Shalain and I were about 25 meters from our campsite when we heard a rustling noise in a nearby berry patch.  The kind of rustling that makes your blood feel like fire in your veins.  I gripped my bear spray and she got her bear bangers ready; then we met her husband Kent.  He had just run into the same bear.  It stared at him, he stared back, and then it ambled into the raspberries.  Not an epic story after all.

homemade bear bells

So why do we bother to go at all?

I could answer by recommending Last Child in the Woods or reflecting on how it feels like time travel to be in the back country-as if cell phones and blogs like these cease to exist.  Instead, I’ll just post a few more pictures.

I didn’t pack any toys, not even the stuffies, and they survived.

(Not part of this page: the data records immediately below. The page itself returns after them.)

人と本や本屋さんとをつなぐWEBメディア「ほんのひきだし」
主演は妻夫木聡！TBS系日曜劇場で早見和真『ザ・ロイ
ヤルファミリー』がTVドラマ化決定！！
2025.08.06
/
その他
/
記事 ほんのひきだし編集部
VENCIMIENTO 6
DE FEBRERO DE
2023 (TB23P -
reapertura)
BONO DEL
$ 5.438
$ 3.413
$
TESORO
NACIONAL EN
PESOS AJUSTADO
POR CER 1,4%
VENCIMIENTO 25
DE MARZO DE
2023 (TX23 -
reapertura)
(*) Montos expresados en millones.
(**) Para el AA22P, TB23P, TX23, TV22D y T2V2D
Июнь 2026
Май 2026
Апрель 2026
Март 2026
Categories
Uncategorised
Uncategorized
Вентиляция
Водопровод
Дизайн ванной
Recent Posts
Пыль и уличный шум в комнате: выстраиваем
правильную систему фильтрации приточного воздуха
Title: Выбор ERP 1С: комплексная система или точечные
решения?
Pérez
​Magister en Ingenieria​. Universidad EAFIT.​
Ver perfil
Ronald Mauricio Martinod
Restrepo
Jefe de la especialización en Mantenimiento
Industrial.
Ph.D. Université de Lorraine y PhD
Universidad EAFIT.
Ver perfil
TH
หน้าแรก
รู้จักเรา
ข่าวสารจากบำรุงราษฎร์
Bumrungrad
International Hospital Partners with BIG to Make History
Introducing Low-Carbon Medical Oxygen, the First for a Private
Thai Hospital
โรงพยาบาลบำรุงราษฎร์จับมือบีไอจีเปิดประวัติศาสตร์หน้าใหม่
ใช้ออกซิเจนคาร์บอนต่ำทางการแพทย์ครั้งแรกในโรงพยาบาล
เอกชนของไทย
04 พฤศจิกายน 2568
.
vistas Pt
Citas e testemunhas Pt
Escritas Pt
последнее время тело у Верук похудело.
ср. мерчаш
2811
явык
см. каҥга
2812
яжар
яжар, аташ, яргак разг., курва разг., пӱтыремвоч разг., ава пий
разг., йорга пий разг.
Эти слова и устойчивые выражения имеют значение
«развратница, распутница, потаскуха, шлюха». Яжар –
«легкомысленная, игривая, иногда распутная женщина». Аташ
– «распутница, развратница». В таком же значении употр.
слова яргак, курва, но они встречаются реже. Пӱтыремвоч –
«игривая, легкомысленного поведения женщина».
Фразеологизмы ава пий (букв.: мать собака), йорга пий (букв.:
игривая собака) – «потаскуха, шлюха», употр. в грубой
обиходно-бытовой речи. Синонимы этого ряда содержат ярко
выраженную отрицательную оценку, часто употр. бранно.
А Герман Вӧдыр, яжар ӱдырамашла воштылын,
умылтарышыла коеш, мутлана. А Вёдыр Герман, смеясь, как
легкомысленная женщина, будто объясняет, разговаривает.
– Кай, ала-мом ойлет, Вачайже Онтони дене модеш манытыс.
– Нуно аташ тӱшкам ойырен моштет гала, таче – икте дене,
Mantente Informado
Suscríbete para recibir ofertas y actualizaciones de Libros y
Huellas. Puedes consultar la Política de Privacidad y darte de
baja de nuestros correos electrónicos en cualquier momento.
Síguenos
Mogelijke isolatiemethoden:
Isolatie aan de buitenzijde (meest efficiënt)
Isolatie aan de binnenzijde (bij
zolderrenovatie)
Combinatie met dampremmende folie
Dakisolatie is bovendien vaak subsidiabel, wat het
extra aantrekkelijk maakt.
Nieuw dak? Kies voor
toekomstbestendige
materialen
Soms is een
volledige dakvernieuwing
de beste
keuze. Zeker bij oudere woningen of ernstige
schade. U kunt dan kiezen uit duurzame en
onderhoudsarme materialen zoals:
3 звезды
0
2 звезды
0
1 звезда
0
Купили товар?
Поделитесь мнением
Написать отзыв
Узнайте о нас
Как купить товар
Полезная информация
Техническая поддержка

Shalain, Lake and Kent with Belén

Fish from the first day. Belén caught the whopping pickerel (walleye) in the middle. Next time I’ll pack less wieners and more lemon and butter.

Thanks for the bow saw, Derek.

Susanna took this from the car

How do you and your family enjoy the back country?

Any canoe trip recommendations out there?

PS.  About that kayak Stan made… it turns out it needs a few tweaks before we’ll take it on another trip.

We started the trip towing the girls behind us in the kayak. It didn’t track well and the whole thing resulted in a lot of screaming and two soaked kids. After five minutes on the water we ditched the kayak in the bush and repacked.